In the sunshine of the morning loft, I thought about borrowed babies
November 22, 2019 10:56 AM   Subscribe

Borrowed Babies Five months into her first pregnancy, one writer pursues a research project about the history of home economics, as she struggles with her own concerns about motherhood. [Longreads, by Jill Christman, Iron Horse Literary Review Spring 2013] posted by readinghippo (4 comments total) 10 users marked this as a favorite
" Most entered the program as unwanted, neglected babies."

While the story unfolds that at least one mother wanted her child- the lack of looking into how cruel it is that many if not most of these children were in deed wanted and were treated this way is viscerally horrifying to me as both an adoptee and a woman who has lost a child to the monster that is US infant adoption.

"I think so. I hope so. But that’s foolish, too. Why wouldn’t I want Dickey to go to the financially established, older, childless couple desperate to adopt? Why would I imagine Dickey to be better off in the arms of his young, abandoned mother? “I love hm and am very lonesome for him,” Dickey’s mother said in her note."

Why would any of us believe that poor or struggling people deserve their children? Why shouldn't we remove all children from lower income parents and place them at the wealthy- or at least shame the poor into realizing if they loved their children this is what they should do?

I have my own answer. I think she's trying to tease out how horrifying it is, this assumption our culture has about how to solve inequality between families by taking the children of the poor and putting them with the wealthy, but the way she phrases the question leaves me unsure to what degree she get it. Isn't that we love our children enough, for it to be an act of cruelty for society to solve poverty and lack of support/resources this way?
posted by xarnop at 11:23 AM on November 22, 2019 [6 favorites]

Thank you for that, xarnop.

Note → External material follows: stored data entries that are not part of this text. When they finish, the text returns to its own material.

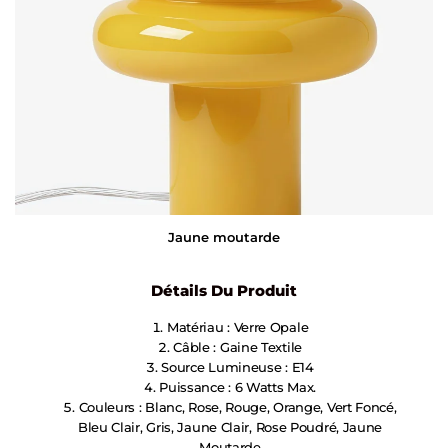
Jaune moutarde
Détails Du Produit
Matériau : Verre Opale
Câble : Gaine Textile
Source Lumineuse : E14
Puissance : 6 Watts Max.
Couleurs : Blanc, Rose, Rouge, Orange, Vert Foncé,
Bleu Clair, Gris, Jaune Clair, Rose Poudré, Jaune
Moutarde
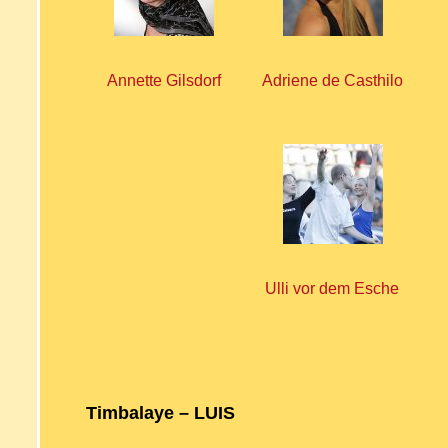
Annette Gilsdorf
Adriene de Casthilo
Ulli vor dem Esche
Timbalaye – LUIS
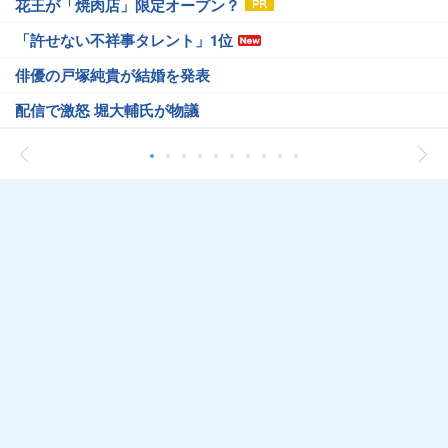
花王が「焼肉店」限定オープン？
「許せない不祥事タレント」1位
俳優の戸塚純貴が結婚を発表
配信で激怒 堀大輔氏が物議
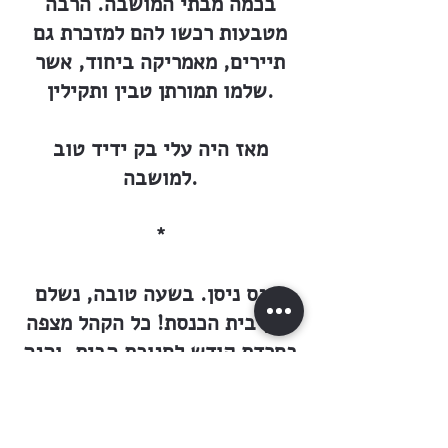
בכמה מבתי המושבה. הרבה
מטבעות רכשו להם למזכרת גם
תיירים, מאמריקה ביחוד, אשר
שלמו תמורתן טבין ותקילין.
מאז היה עלי בק ידיד טוב
למושבה.
*
נכנס ניסן. בשעה טובה, נשלם
בנין בית הכנסת! כל הקהל מצפה
בחרדת קודש לחנוכת הבית. והנה
בא היום. זה היום עשה
ד׳ אלוהים ! כל העם צועדים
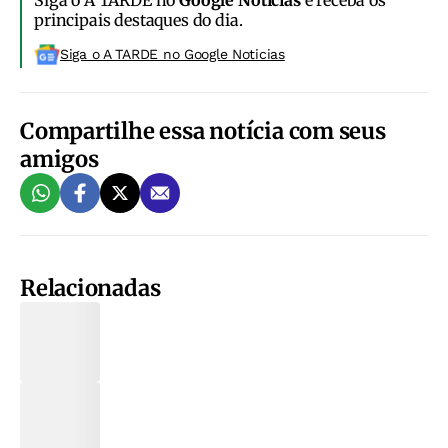
Siga o A TARDE no
Google Notícias
e receba os
principais destaques do dia.
Siga o A TARDE no Google Noticias
Compartilhe essa notícia com seus
amigos
Relacionadas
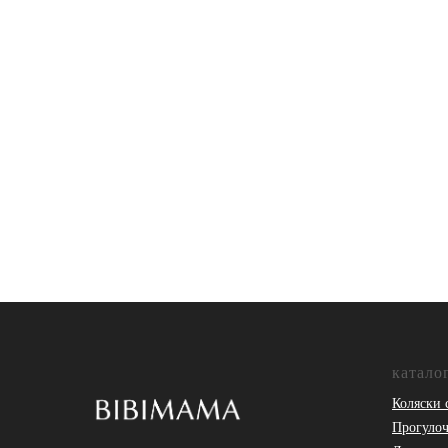
катало
Коляски 
Прогулоч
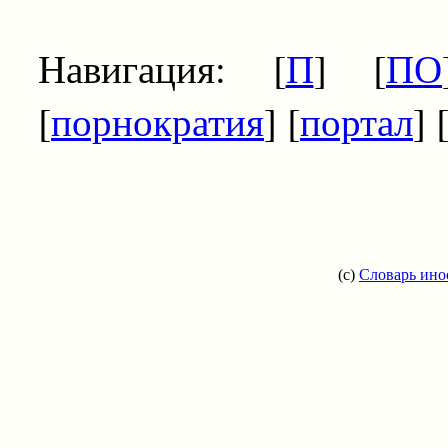
Навигация: [
П
] [
ПО
[
порнократия
] [
портал
] 
(c)
Словарь ино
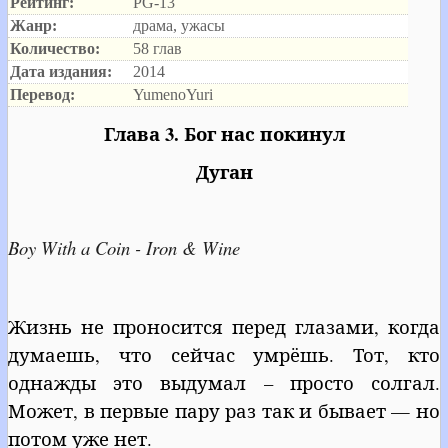
Рейтинг:
PG-13
Жанр:
драма, ужасы
Количество:
58 глав
Дата издания:
2014
Перевод:
YumenoYuri
Глава 3. Бог нас покинул
Дуган
Boy With a Coin - Iron & Wine
Жизнь не проносится перед глазами, когда
думаешь, что сейчас умрёшь. Тот, кто
однажды это выдумал – просто солгал.
Может, в первые пару раз так и бывает — но
потом уже нет.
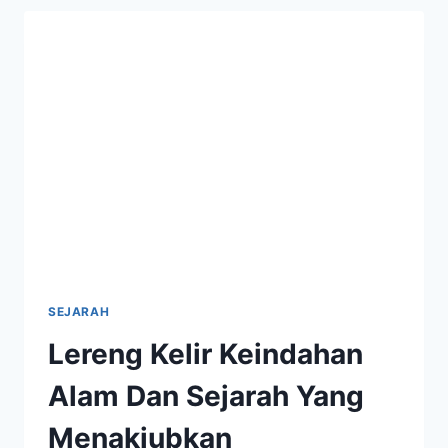
PESONA
ALAM
YANG
MEMPESONA
SEJARAH
Lereng Kelir Keindahan
Alam Dan Sejarah Yang
Menakjubkan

I was unsettled by those questions in the piece also.
posted by readinghippo at 11:27 AM on November 22, 2019 [1 favorite]

A few months ago I first listened to Robert Evans' Behind the Bastards podcast, and once I had listened to all the recent ones I started going through the archive. A few days ago I reached the ones on Georgia Tann, who is described as the primary inventor of modern adoption practices.

I had no idea about any of this. It was at the same time interesting, informative, and incredibly horrifying. All episodes of this podcast contain just monstrous acts of inhumanity but the Georgia Tann episode sits with, like, the Leopold II episode is terms just sheer horror. The scale isn't the same but... lots and lots of dead and sadistically mistreated kids. The podcast even mentions the babies given to home ec departments mentioned in this post. Anyway, if you are curious to know more about how the kids ended up there and if you have a high tolerance for horror, I recommend it.

Behind the Bastards: Georgia Tann, Part One
Behind the Bastards: Georgia Tann, Part Two
posted by kprincehouse at 12:14 PM on November 22, 2019 [3 favorites]

Previously re: Georgia Tann. The book that Evans cites in the episode notes on that is very well done, incidentally.